> Directive
Set down every entry once more, exactly as it appears.
--------
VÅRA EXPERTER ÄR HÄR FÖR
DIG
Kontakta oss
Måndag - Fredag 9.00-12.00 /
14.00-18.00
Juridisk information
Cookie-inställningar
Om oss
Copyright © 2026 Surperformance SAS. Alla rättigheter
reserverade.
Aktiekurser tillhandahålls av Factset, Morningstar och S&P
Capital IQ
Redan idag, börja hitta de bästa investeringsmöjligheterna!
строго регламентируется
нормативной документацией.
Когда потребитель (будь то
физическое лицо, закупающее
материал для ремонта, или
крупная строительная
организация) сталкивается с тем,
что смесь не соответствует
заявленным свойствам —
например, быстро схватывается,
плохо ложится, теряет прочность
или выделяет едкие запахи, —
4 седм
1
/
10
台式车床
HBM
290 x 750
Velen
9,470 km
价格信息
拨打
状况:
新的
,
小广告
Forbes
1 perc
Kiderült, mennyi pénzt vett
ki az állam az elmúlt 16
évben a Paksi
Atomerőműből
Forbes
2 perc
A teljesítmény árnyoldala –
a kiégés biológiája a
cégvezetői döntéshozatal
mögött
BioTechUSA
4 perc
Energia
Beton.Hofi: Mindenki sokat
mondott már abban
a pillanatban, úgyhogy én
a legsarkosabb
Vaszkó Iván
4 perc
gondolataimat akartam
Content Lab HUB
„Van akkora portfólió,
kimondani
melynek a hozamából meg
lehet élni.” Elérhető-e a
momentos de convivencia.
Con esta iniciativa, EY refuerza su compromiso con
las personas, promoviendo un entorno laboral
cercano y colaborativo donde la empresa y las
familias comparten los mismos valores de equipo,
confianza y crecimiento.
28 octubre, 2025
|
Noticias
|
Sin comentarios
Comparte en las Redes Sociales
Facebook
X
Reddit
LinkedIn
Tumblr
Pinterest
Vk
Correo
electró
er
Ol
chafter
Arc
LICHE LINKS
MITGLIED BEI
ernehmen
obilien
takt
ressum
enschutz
--------
> Written solution
VÅRA EXPERTER ÄR HÄR FÖR
DIG
Kontakta oss
Måndag - Fredag 9.00-12.00 /
14.00-18.00
Juridisk information
Cookie-inställningar
Om oss
Copyright © 2026 Surperformance SAS. Alla rättigheter
reserverade.
Aktiekurser tillhandahålls av Factset, Morningstar och S&P
Capital IQ
Redan idag, börja hitta de bästa investeringsmöjligheterna!
строго регламентируется
нормативной документацией.
Когда потребитель (будь то
физическое лицо, закупающее
материал для ремонта, или
крупная строительная
организация) сталкивается с тем,
что смесь не соответствует
заявленным свойствам —
например, быстро схватывается,
плохо ложится, теряет прочность
или выделяет едкие запахи, —
4 седм
1
/
10
台式车床
HBM
290 x 750
Velen
9,470 km
价格信息
拨打
状况:
新的
,
小广告
Forbes
1 perc
Kiderült, mennyi pénzt vett
ki az állam az elmúlt 16
évben a Paksi
Atomerőműből
Forbes
2 perc
A teljesítmény árnyoldala –
a kiégés biológiája a
cégvezetői döntéshozatal
mögött
BioTechUSA
4 perc
Energia
Beton.Hofi: Mindenki sokat
mondott már abban
a pillanatban, úgyhogy én
a legsarkosabb
Vaszkó Iván
4 perc
gondolataimat akartam
Content Lab HUB
„Van akkora portfólió,
kimondani
melynek a hozamából meg
lehet élni.” Elérhető-e a
momentos de convivencia.
Con esta iniciativa, EY refuerza su compromiso con
las personas, promoviendo un entorno laboral
cercano y colaborativo donde la empresa y las
familias comparten los mismos valores de equipo,
confianza y crecimiento.
28 octubre, 2025
|
Noticias
|
Sin comentarios
Comparte en las Redes Sociales
Facebook
X
Reddit
LinkedIn
Tumblr
Pinterest
Vk
Correo
electró
er
Ol
chafter
Arc
LICHE LINKS
MITGLIED BEI
ernehmen
obilien
takt
ressum
enschutz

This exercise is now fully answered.